= Exercise inputs =
- - -
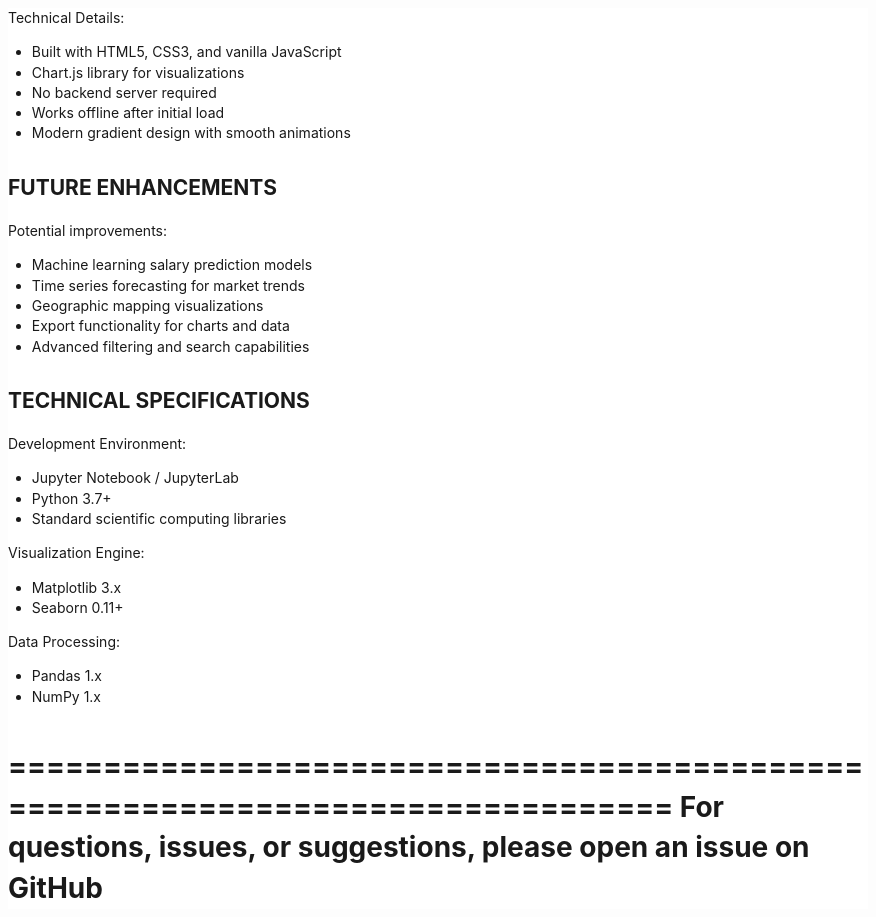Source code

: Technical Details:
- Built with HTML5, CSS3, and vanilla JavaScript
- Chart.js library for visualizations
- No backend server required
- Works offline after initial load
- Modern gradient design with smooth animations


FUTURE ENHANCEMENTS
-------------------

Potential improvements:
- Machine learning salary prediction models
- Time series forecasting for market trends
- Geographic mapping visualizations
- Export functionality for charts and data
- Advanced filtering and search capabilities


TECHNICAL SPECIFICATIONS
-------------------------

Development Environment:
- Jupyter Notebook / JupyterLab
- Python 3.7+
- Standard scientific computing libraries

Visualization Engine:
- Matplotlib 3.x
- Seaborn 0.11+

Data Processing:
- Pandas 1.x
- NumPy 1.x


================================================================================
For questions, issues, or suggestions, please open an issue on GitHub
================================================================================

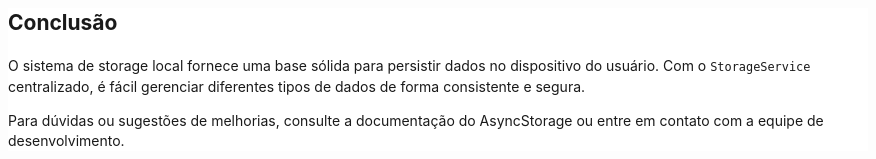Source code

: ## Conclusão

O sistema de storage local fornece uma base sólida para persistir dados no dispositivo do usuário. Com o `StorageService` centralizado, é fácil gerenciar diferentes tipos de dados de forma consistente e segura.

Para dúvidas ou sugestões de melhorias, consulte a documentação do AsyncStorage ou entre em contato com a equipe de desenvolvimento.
- - -
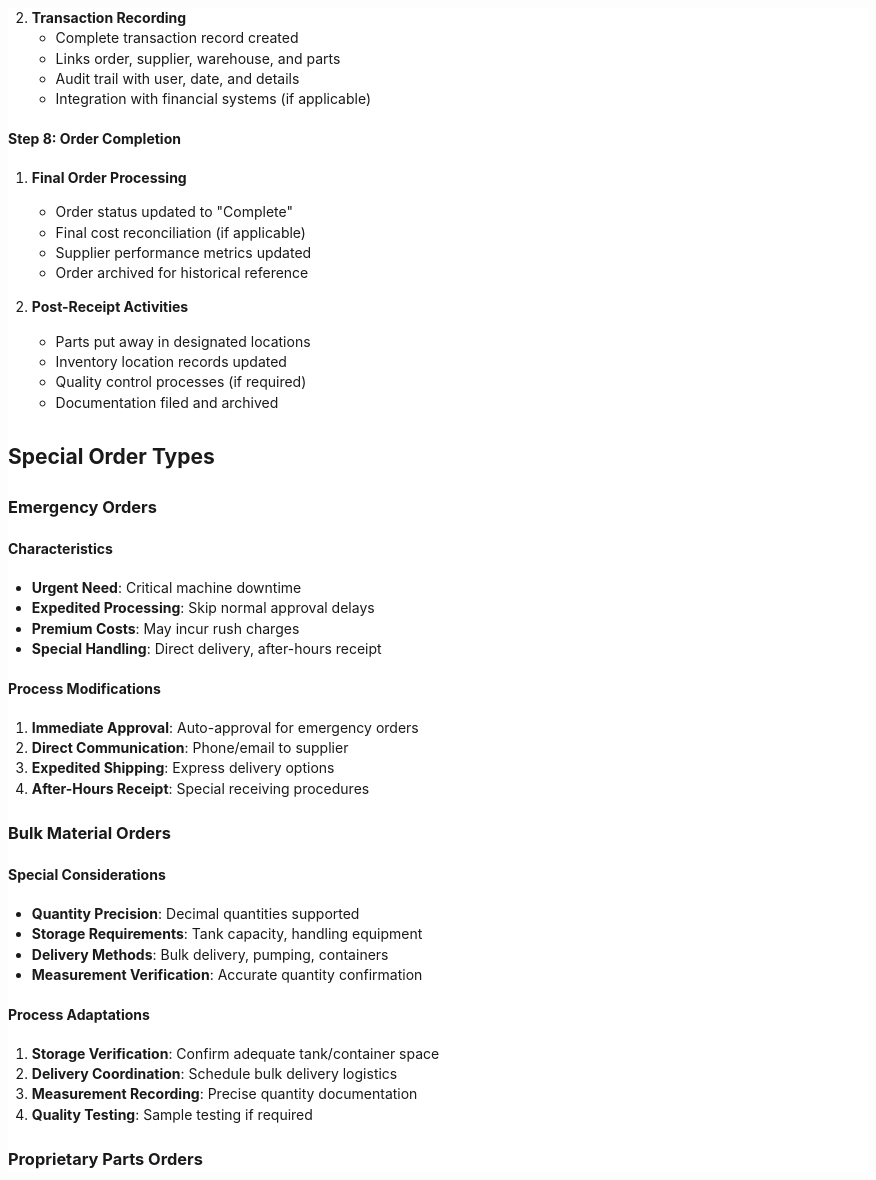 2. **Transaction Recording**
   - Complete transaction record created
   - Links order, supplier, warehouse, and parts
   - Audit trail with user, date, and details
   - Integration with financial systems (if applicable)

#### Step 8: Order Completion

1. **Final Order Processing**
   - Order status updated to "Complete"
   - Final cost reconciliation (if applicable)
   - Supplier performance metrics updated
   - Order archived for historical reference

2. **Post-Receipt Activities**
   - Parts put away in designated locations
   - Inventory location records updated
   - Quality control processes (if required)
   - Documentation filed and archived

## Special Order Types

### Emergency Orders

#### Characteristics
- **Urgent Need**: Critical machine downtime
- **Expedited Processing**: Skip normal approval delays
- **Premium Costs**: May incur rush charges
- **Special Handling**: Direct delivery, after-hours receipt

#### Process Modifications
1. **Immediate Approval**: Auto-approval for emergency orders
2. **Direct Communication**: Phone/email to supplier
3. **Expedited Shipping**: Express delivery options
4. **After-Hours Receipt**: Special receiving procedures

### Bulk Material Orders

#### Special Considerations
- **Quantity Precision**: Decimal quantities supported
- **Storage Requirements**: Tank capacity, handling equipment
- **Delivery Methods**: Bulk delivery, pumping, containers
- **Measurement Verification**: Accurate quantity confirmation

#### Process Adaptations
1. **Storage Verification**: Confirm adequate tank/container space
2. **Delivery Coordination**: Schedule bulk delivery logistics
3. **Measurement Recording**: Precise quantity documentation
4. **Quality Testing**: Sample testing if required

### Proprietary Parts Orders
- - -
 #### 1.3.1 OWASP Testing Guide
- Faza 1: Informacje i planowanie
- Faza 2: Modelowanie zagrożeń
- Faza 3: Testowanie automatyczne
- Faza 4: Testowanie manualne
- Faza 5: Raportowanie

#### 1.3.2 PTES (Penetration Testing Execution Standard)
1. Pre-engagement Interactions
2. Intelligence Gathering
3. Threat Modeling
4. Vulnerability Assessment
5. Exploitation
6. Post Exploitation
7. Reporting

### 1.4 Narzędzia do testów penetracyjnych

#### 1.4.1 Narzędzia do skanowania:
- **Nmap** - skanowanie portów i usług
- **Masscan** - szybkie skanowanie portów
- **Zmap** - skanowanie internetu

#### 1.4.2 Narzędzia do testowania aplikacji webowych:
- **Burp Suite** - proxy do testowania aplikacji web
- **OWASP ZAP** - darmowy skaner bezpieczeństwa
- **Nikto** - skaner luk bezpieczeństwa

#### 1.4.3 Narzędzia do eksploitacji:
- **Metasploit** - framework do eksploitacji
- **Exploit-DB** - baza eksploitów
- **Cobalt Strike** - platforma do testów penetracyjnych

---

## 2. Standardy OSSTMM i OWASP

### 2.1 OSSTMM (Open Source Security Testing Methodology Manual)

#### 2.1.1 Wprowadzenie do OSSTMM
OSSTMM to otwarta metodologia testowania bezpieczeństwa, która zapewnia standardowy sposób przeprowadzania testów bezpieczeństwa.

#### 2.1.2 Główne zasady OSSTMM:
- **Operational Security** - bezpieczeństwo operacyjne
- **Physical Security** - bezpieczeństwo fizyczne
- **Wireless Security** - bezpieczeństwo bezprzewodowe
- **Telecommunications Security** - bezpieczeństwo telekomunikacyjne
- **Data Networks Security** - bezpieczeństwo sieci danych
- - -
= About this exercise =
Could you set down, exactly as written, the lines above between the one holding "- Integration with" and the one holding "3. **Measurement Recording**: Precise", inclusive, and nothing more?

= Answer to this exercise =
   - Integration with financial systems (if applicable)

#### Step 8: Order Completion

1. **Final Order Processing**
   - Order status updated to "Complete"
   - Final cost reconciliation (if applicable)
   - Supplier performance metrics updated
   - Order archived for historical reference

2. **Post-Receipt Activities**
   - Parts put away in designated locations
   - Inventory location records updated
   - Quality control processes (if required)
   - Documentation filed and archived

## Special Order Types

### Emergency Orders

#### Characteristics
- **Urgent Need**: Critical machine downtime
- **Expedited Processing**: Skip normal approval delays
- **Premium Costs**: May incur rush charges
- **Special Handling**: Direct delivery, after-hours receipt

#### Process Modifications
1. **Immediate Approval**: Auto-approval for emergency orders
2. **Direct Communication**: Phone/email to supplier
3. **Expedited Shipping**: Express delivery options
4. **After-Hours Receipt**: Special receiving procedures

### Bulk Material Orders

#### Special Considerations
- **Quantity Precision**: Decimal quantities supported
- **Storage Requirements**: Tank capacity, handling equipment
- **Delivery Methods**: Bulk delivery, pumping, containers
- **Measurement Verification**: Accurate quantity confirmation

#### Process Adaptations
1. **Storage Verification**: Confirm adequate tank/container space
2. **Delivery Coordination**: Schedule bulk delivery logistics
3. **Measurement Recording**: Precise quantity documentation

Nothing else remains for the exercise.